== Segment start ==
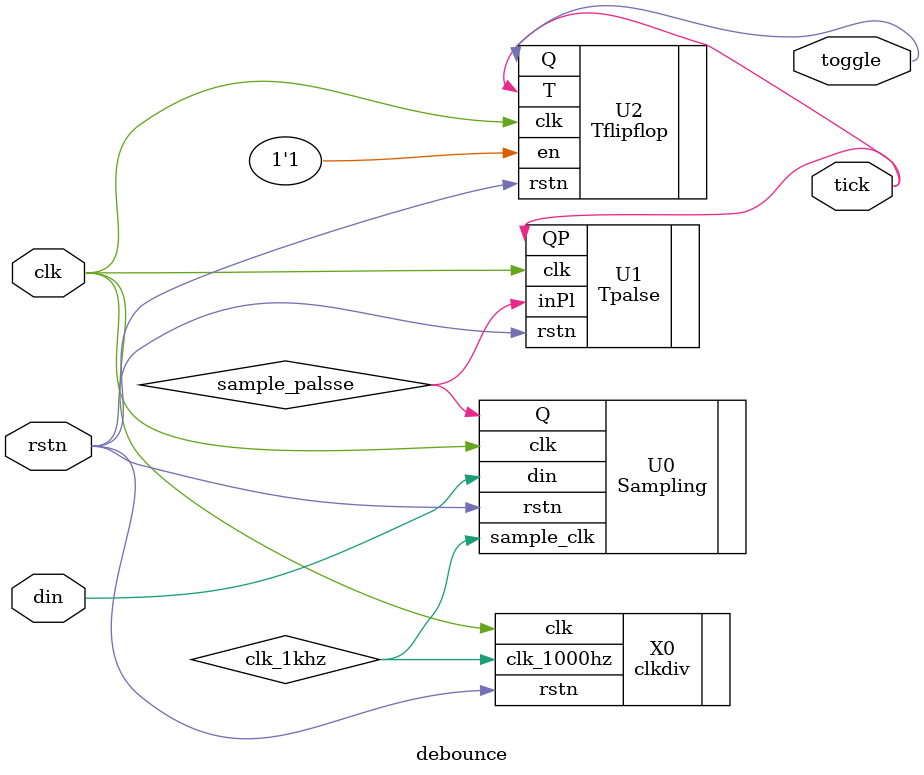
<source format=v>
`timescale 1ns / 1ps


module debounce(
    input wire clk, rstn, din,
    output wire tick, toggle
);

    wire sample_palsse, clk_1khz;
    clkdiv      X0 (.rstn(rstn), .clk(clk), .clk_1000hz(clk_1khz));
    Sampling    U0 (.din(din), .clk(clk), .sample_clk(clk_1khz), .rstn(rstn), .Q(sample_palsse));
    Tpalse      U1 (.clk(clk), .rstn(rstn), .inPl(sample_palsse),.QP(tick));
    Tflipflop   U2 (.T(tick), .en(1'b1), .clk(clk), .rstn(rstn), .Q(toggle));
        
endmodule

</source>
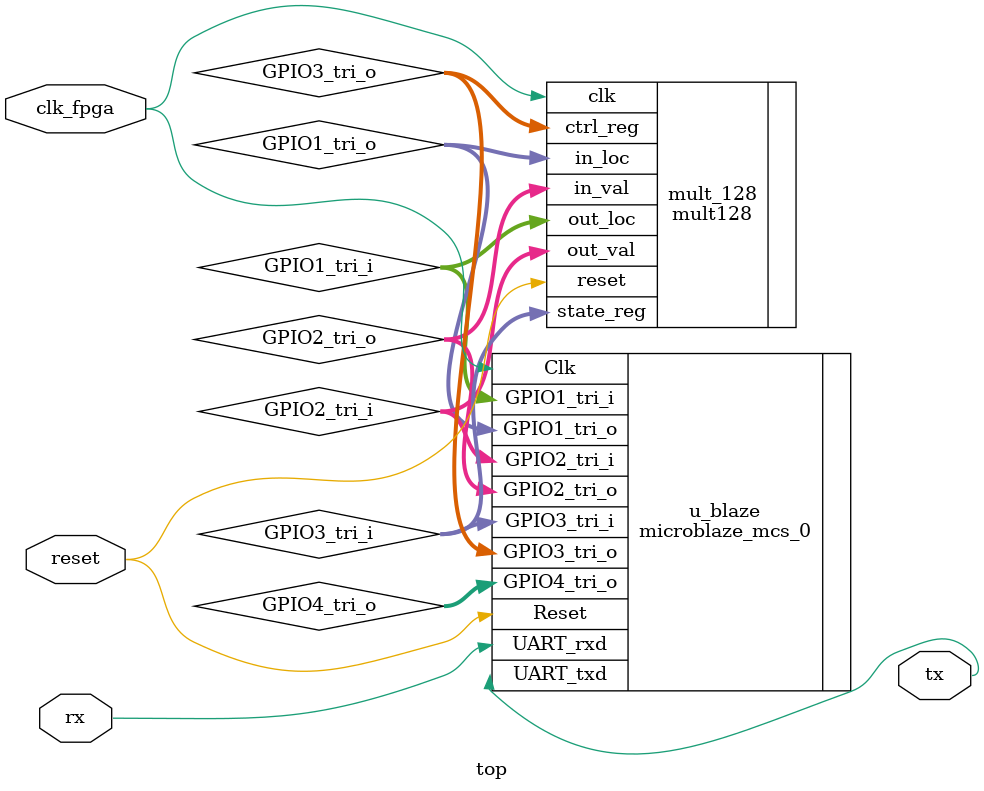
<source format=v>
`timescale 1ns / 1ps

module top(
        input  clk_fpga,        //FPGA system clk 100MHz
        input  reset,           //reset
        input  rx,              //USB-RS232 Interface: Rx 
        output tx               //USB-RS232 Interface: Tx
    );
    
    wire [31:0] GPIO1_tri_i;    
    wire [31:0] GPIO2_tri_i;
    wire [31:0] GPIO3_tri_i;
        
    wire [31:0] GPIO1_tri_o;    
    wire [31:0] GPIO2_tri_o;    
    wire [31:0] GPIO3_tri_o; 
    wire [31:0] GPIO4_tri_o;   

    //128-bit multiplier
    mult128 mult_128(
        .clk(clk_fpga),             //clock
        .reset(reset),              //reset 
        
        .in_loc(GPIO1_tri_o),       //the index location for a 32-bit chunk of the 128-bit input value
        .in_val(GPIO2_tri_o),       //the 32-bit chunk input value   
        .ctrl_reg(GPIO3_tri_o),     //control register: start/stop/restart multiplication
        
        .out_loc(GPIO1_tri_i),      //a location for a 32-bit chunk of the 64-bit output values
        .out_val(GPIO2_tri_i),      //the 32-bit chunk output value
        .state_reg(GPIO3_tri_i)     //state
    );
   
    //Microblaze MCS 
    microblaze_mcs_0 u_blaze (
        .Clk(clk_fpga),              //input wire Clk
        .Reset(reset),               //input wire Reset
        .UART_rxd(rx),               //input wire UART_rxd
        .UART_txd(tx),               //output wire UART_txd
        .GPIO1_tri_i(GPIO1_tri_i),   //input wire [31 : 0] GPIO1_tri_i
        .GPIO2_tri_i(GPIO2_tri_i),   //input wire [31 : 0] GPIO2_tri_i
        .GPIO3_tri_i(GPIO3_tri_i),   //input wire [31 : 0] GPIO3_tri_i
        .GPIO1_tri_o(GPIO1_tri_o),   //output wire [31 : 0] GPIO1_tri_o
        .GPIO2_tri_o(GPIO2_tri_o),   //output wire [31 : 0] GPIO2_tri_o
        .GPIO3_tri_o(GPIO3_tri_o),   //output wire [31 : 0] GPIO3_tri_o
        .GPIO4_tri_o(GPIO4_tri_o)    //output wire [31 : 0] GPIO4_tri_o
    );
    
endmodule

</source>
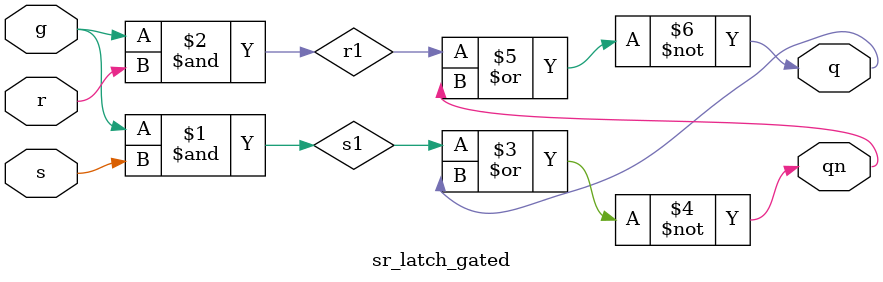
<source format=v>
`timescale 1ns/1ns
module sr_latch_gated(q, qn, g, s, r);
   output q, qn;
   input g, s, r;   

   wire s1;
   wire r1;

   and(s1, g, s);
   and(r1, g, r);   
   nor(qn, s1, q);
   nor(q, r1, qn);
endmodule
</source>
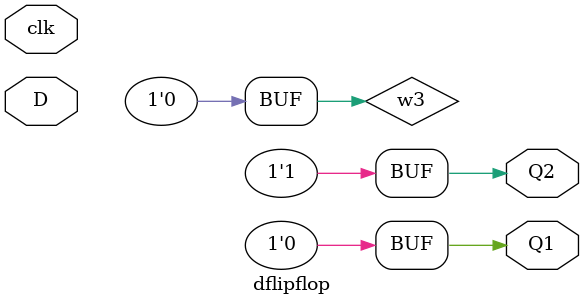
<source format=v>
`timescale 1ns / 1ps


module dflipflop(input D,input clk,output Q1,output Q2);
   wire w1,w2,w3;
   assign Q1=1'b0;
   assign Q2=1'b1;
   not(w1,D);
   and(w2,clk,w1);
   and(w3,clk,D);
   nor(Q1,w2,Q2);
   nor(Q2,w3,Q1);
   
endmodule

</source>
== Segment end ==
■ **About this exercise**
On how many lines of the listing does the string "tick" occur? Give the number by itself.

■ **Output of the task**
3